Dataset entries:
:::::
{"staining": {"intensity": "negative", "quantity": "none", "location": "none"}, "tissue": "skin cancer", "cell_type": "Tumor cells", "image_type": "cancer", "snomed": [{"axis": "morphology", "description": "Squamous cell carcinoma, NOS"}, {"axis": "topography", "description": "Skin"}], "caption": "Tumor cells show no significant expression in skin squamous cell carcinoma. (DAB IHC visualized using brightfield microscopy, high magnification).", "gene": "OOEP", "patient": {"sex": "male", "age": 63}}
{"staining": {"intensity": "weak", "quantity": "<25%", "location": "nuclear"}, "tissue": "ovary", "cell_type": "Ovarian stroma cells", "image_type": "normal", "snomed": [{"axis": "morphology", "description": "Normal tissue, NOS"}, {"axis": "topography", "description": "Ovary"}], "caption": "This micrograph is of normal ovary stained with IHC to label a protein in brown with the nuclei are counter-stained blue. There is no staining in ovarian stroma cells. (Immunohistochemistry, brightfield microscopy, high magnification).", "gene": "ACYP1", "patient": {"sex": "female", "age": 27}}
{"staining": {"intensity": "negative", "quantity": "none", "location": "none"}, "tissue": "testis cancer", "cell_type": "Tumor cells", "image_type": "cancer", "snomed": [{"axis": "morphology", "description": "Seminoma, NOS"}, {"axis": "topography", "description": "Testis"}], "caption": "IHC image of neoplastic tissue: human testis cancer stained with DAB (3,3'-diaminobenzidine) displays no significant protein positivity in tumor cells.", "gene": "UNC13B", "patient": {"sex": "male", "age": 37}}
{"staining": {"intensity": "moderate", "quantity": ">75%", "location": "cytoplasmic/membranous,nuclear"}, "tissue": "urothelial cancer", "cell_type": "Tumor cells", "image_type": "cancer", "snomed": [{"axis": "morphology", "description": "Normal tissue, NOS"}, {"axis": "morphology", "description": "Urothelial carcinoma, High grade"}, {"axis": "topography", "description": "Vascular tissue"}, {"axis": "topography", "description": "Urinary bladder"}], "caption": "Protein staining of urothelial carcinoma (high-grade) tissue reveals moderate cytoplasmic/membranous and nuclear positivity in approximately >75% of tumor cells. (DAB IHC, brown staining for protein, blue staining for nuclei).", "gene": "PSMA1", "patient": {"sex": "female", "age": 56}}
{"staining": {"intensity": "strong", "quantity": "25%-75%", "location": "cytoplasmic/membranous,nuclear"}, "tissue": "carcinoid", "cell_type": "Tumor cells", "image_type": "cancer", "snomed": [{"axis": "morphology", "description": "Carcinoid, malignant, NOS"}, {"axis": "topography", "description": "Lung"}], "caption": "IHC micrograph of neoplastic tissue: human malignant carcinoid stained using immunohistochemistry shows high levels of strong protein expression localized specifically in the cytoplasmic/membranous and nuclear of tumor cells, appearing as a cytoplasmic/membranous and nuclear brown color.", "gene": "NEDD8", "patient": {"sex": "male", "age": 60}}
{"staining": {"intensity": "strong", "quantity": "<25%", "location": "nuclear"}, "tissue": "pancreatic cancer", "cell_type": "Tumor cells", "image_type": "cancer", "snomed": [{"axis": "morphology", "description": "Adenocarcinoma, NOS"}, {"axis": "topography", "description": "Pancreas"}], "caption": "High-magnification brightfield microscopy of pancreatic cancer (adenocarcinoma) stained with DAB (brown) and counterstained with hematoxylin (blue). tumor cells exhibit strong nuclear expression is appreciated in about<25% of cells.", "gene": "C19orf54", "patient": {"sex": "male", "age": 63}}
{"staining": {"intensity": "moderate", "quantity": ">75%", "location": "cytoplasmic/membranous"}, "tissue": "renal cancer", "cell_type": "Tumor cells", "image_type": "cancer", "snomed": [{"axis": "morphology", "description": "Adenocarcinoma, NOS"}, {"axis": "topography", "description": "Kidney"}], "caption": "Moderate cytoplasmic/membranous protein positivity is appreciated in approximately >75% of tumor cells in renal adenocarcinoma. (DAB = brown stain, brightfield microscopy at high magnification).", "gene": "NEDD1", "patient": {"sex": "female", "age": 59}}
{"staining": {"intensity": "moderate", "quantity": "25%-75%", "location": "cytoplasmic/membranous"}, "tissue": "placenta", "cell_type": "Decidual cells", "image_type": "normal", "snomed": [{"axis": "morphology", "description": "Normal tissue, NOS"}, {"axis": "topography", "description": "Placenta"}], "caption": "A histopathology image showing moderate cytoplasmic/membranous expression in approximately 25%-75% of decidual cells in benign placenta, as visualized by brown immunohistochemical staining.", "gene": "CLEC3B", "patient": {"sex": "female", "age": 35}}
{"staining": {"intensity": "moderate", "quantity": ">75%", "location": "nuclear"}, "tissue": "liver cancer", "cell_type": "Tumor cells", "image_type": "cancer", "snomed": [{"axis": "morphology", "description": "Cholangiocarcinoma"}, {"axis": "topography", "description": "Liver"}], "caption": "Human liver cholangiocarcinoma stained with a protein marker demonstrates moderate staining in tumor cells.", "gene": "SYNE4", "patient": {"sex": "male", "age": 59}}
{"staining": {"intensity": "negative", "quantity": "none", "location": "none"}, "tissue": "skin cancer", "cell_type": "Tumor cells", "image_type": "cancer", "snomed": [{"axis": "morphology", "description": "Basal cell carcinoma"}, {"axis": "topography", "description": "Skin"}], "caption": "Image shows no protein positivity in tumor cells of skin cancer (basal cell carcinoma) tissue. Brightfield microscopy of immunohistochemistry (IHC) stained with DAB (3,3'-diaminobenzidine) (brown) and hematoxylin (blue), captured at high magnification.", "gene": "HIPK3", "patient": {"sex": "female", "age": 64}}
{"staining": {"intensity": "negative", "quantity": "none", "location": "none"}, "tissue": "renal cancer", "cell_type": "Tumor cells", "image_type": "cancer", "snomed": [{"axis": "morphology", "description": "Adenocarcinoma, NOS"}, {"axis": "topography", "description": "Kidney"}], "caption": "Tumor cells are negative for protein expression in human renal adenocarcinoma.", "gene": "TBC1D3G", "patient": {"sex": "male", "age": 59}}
:::::
Exercise goal – Go through the records and repeat each one exactly as written.

Expected answer –
{"staining": {"intensity": "negative", "quantity": "none", "location": "none"}, "tissue": "skin cancer", "cell_type": "Tumor cells", "image_type": "cancer", "snomed": [{"axis": "morphology", "description": "Squamous cell carcinoma, NOS"}, {"axis": "topography", "description": "Skin"}], "caption": "Tumor cells show no significant expression in skin squamous cell carcinoma. (DAB IHC visualized using brightfield microscopy, high magnification).", "gene": "OOEP", "patient": {"sex": "male", "age": 63}}
{"staining": {"intensity": "weak", "quantity": "<25%", "location": "nuclear"}, "tissue": "ovary", "cell_type": "Ovarian stroma cells", "image_type": "normal", "snomed": [{"axis": "morphology", "description": "Normal tissue, NOS"}, {"axis": "topography", "description": "Ovary"}], "caption": "This micrograph is of normal ovary stained with IHC to label a protein in brown with the nuclei are counter-stained blue. There is no staining in ovarian stroma cells. (Immunohistochemistry, brightfield microscopy, high magnification).", "gene": "ACYP1", "patient": {"sex": "female", "age": 27}}
{"staining": {"intensity": "negative", "quantity": "none", "location": "none"}, "tissue": "testis cancer", "cell_type": "Tumor cells", "image_type": "cancer", "snomed": [{"axis": "morphology", "description": "Seminoma, NOS"}, {"axis": "topography", "description": "Testis"}], "caption": "IHC image of neoplastic tissue: human testis cancer stained with DAB (3,3'-diaminobenzidine) displays no significant protein positivity in tumor cells.", "gene": "UNC13B", "patient": {"sex": "male", "age": 37}}
{"staining": {"intensity": "moderate", "quantity": ">75%", "location": "cytoplasmic/membranous,nuclear"}, "tissue": "urothelial cancer", "cell_type": "Tumor cells", "image_type": "cancer", "snomed": [{"axis": "morphology", "description": "Normal tissue, NOS"}, {"axis": "morphology", "description": "Urothelial carcinoma, High grade"}, {"axis": "topography", "description": "Vascular tissue"}, {"axis": "topography", "description": "Urinary bladder"}], "caption": "Protein staining of urothelial carcinoma (high-grade) tissue reveals moderate cytoplasmic/membranous and nuclear positivity in approximately >75% of tumor cells. (DAB IHC, brown staining for protein, blue staining for nuclei).", "gene": "PSMA1", "patient": {"sex": "female", "age": 56}}
{"staining": {"intensity": "strong", "quantity": "25%-75%", "location": "cytoplasmic/membranous,nuclear"}, "tissue": "carcinoid", "cell_type": "Tumor cells", "image_type": "cancer", "snomed": [{"axis": "morphology", "description": "Carcinoid, malignant, NOS"}, {"axis": "topography", "description": "Lung"}], "caption": "IHC micrograph of neoplastic tissue: human malignant carcinoid stained using immunohistochemistry shows high levels of strong protein expression localized specifically in the cytoplasmic/membranous and nuclear of tumor cells, appearing as a cytoplasmic/membranous and nuclear brown color.", "gene": "NEDD8", "patient": {"sex": "male", "age": 60}}
{"staining": {"intensity": "strong", "quantity": "<25%", "location": "nuclear"}, "tissue": "pancreatic cancer", "cell_type": "Tumor cells", "image_type": "cancer", "snomed": [{"axis": "morphology", "description": "Adenocarcinoma, NOS"}, {"axis": "topography", "description": "Pancreas"}], "caption": "High-magnification brightfield microscopy of pancreatic cancer (adenocarcinoma) stained with DAB (brown) and counterstained with hematoxylin (blue). tumor cells exhibit strong nuclear expression is appreciated in about<25% of cells.", "gene": "C19orf54", "patient": {"sex": "male", "age": 63}}
{"staining": {"intensity": "moderate", "quantity": ">75%", "location": "cytoplasmic/membranous"}, "tissue": "renal cancer", "cell_type": "Tumor cells", "image_type": "cancer", "snomed": [{"axis": "morphology", "description": "Adenocarcinoma, NOS"}, {"axis": "topography", "description": "Kidney"}], "caption": "Moderate cytoplasmic/membranous protein positivity is appreciated in approximately >75% of tumor cells in renal adenocarcinoma. (DAB = brown stain, brightfield microscopy at high magnification).", "gene": "NEDD1", "patient": {"sex": "female", "age": 59}}
{"staining": {"intensity": "moderate", "quantity": "25%-75%", "location": "cytoplasmic/membranous"}, "tissue": "placenta", "cell_type": "Decidual cells", "image_type": "normal", "snomed": [{"axis": "morphology", "description": "Normal tissue, NOS"}, {"axis": "topography", "description": "Placenta"}], "caption": "A histopathology image showing moderate cytoplasmic/membranous expression in approximately 25%-75% of decidual cells in benign placenta, as visualized by brown immunohistochemical staining.", "gene": "CLEC3B", "patient": {"sex": "female", "age": 35}}
{"staining": {"intensity": "moderate", "quantity": ">75%", "location": "nuclear"}, "tissue": "liver cancer", "cell_type": "Tumor cells", "image_type": "cancer", "snomed": [{"axis": "morphology", "description": "Cholangiocarcinoma"}, {"axis": "topography", "description": "Liver"}], "caption": "Human liver cholangiocarcinoma stained with a protein marker demonstrates moderate staining in tumor cells.", "gene": "SYNE4", "patient": {"sex": "male", "age": 59}}
{"staining": {"intensity": "negative", "quantity": "none", "location": "none"}, "tissue": "skin cancer", "cell_type": "Tumor cells", "image_type": "cancer", "snomed": [{"axis": "morphology", "description": "Basal cell carcinoma"}, {"axis": "topography", "description": "Skin"}], "caption": "Image shows no protein positivity in tumor cells of skin cancer (basal cell carcinoma) tissue. Brightfield microscopy of immunohistochemistry (IHC) stained with DAB (3,3'-diaminobenzidine) (brown) and hematoxylin (blue), captured at high magnification.", "gene": "HIPK3", "patient": {"sex": "female", "age": 64}}
{"staining": {"intensity": "negative", "quantity": "none", "location": "none"}, "tissue": "renal cancer", "cell_type": "Tumor cells", "image_type": "cancer", "snomed": [{"axis": "morphology", "description": "Adenocarcinoma, NOS"}, {"axis": "topography", "description": "Kidney"}], "caption": "Tumor cells are negative for protein expression in human renal adenocarcinoma.", "gene": "TBC1D3G", "patient": {"sex": "male", "age": 59}}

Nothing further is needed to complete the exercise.